Here is one way to think about this
numbering problem. This came from James and Kirsty. There are
many other ways to look for patterns (although drawing a table
can help).
For the first part (with the sheet with 8 and 21), the book had a
total of 28 pages on 7 sheets of paper.
First I noticed that with four sheets, page 8 is next to page 9
as in the picture. Then I noticed that if you add a sheet, there
are an extra four pages in between page 8 and the page opposite,
which will be page 13. I then made this table:
| Number of sheets |
Number of page next to page 8 |
| 4 |
9 |
| 5 |
13 |
| 6 |
17 |
| 7 |
21 |
| 8 |
25 |
For the second part, I used a similar pattern. I started by
noticing that with 9 sheets, page 36 will be the back page and
will be opposite page 1. I then considered adding pages to the
outside of the book. Each time you do this, the number of the
page opposite page 36 increases by 4.
| Number of sheets |
Number of page next to page 36 |
| 9 |
1 |
| 10 |
5 |
| 11 |
9 |
| 12 |
13 |
| 13 |
17 |
| 14 |
21 |
| 15 |
25 |
Therefore the page with 25 and 36 on it came from a book with
15 sheets and a total of 60 pages.
Arthur looked carefully at the last
book and noticed something strange.
For the first half of the book odd pages are on the back and
even pages are on the front, and for the second half of the
book odd pages are on the front and even pages are on the back.

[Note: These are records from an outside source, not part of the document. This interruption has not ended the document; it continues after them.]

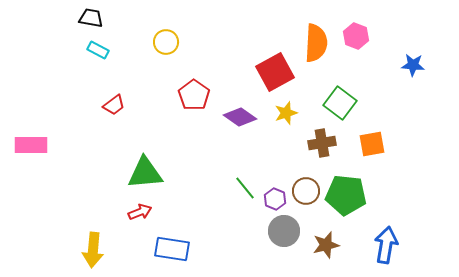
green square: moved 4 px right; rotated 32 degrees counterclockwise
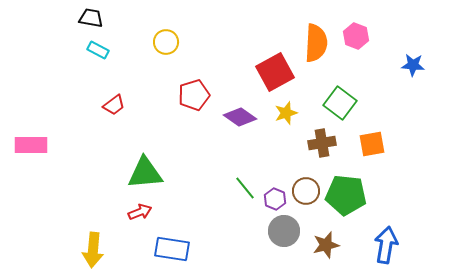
red pentagon: rotated 20 degrees clockwise
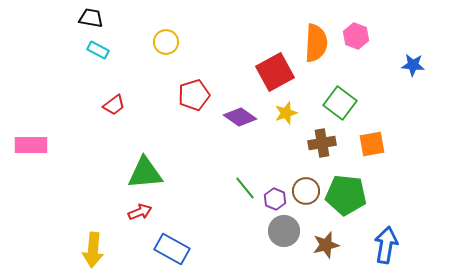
blue rectangle: rotated 20 degrees clockwise
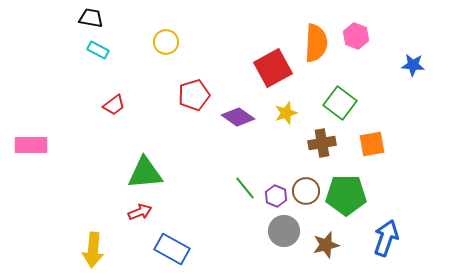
red square: moved 2 px left, 4 px up
purple diamond: moved 2 px left
green pentagon: rotated 6 degrees counterclockwise
purple hexagon: moved 1 px right, 3 px up
blue arrow: moved 7 px up; rotated 9 degrees clockwise
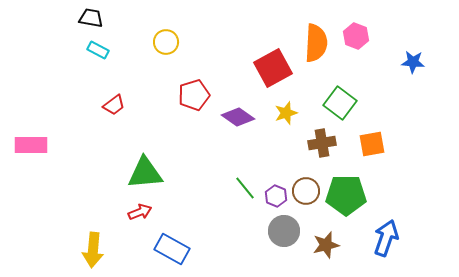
blue star: moved 3 px up
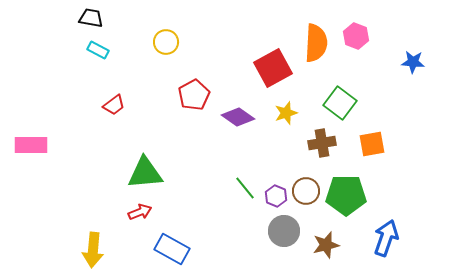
red pentagon: rotated 12 degrees counterclockwise
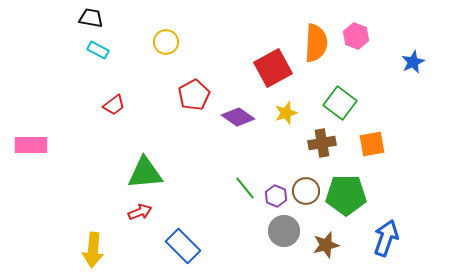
blue star: rotated 30 degrees counterclockwise
blue rectangle: moved 11 px right, 3 px up; rotated 16 degrees clockwise
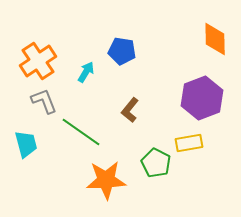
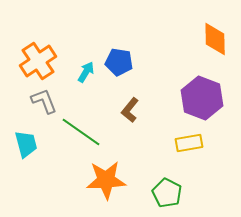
blue pentagon: moved 3 px left, 11 px down
purple hexagon: rotated 18 degrees counterclockwise
green pentagon: moved 11 px right, 30 px down
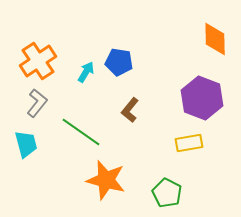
gray L-shape: moved 7 px left, 2 px down; rotated 60 degrees clockwise
orange star: rotated 18 degrees clockwise
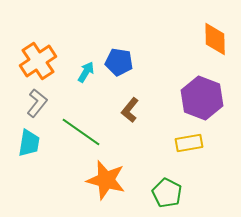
cyan trapezoid: moved 3 px right, 1 px up; rotated 24 degrees clockwise
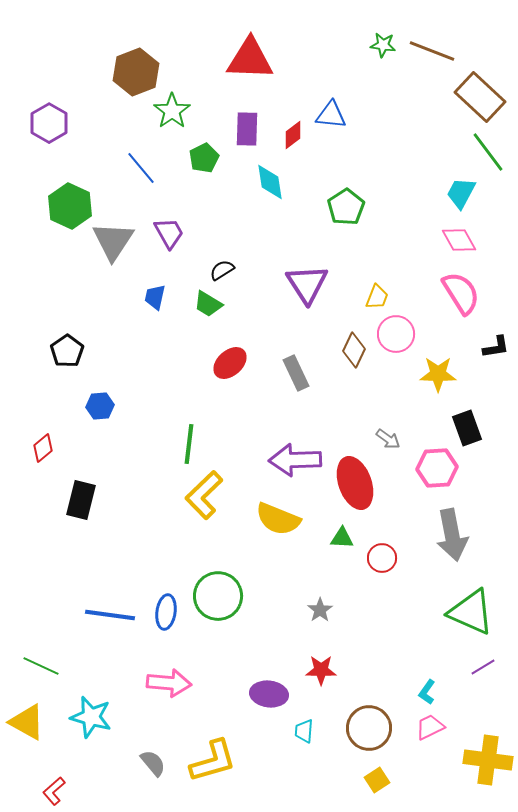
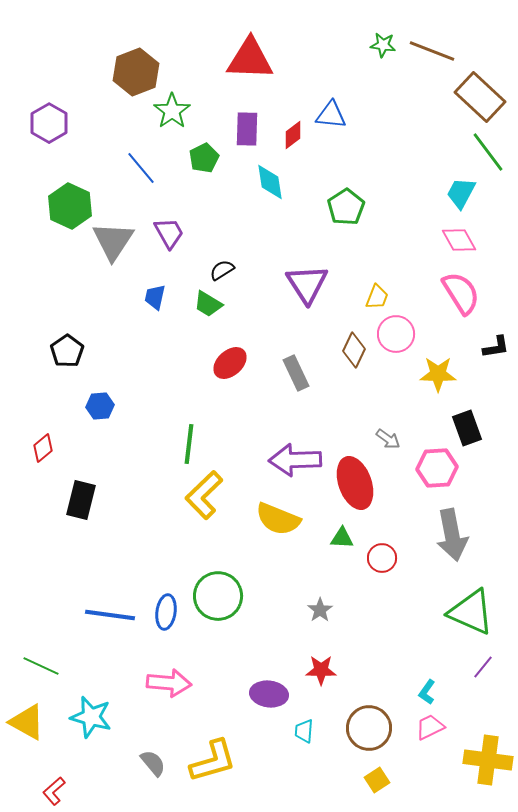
purple line at (483, 667): rotated 20 degrees counterclockwise
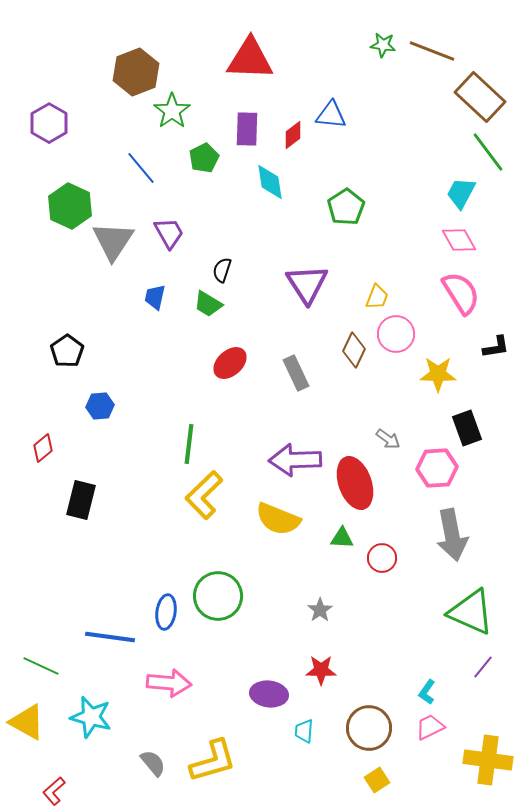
black semicircle at (222, 270): rotated 40 degrees counterclockwise
blue line at (110, 615): moved 22 px down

This means that if we look at any sheet taken from the book
(from the front or from the back), it will have an even number
on the left and an odd number on the right. However, the page
with 59 and 14 is the other way round, so must have come from a
book with a different numbering method.
Well done for noticing this! One way
toget this numbering would be to start numbering on the inside
cover.
Why not try
making your own numbering puzzles?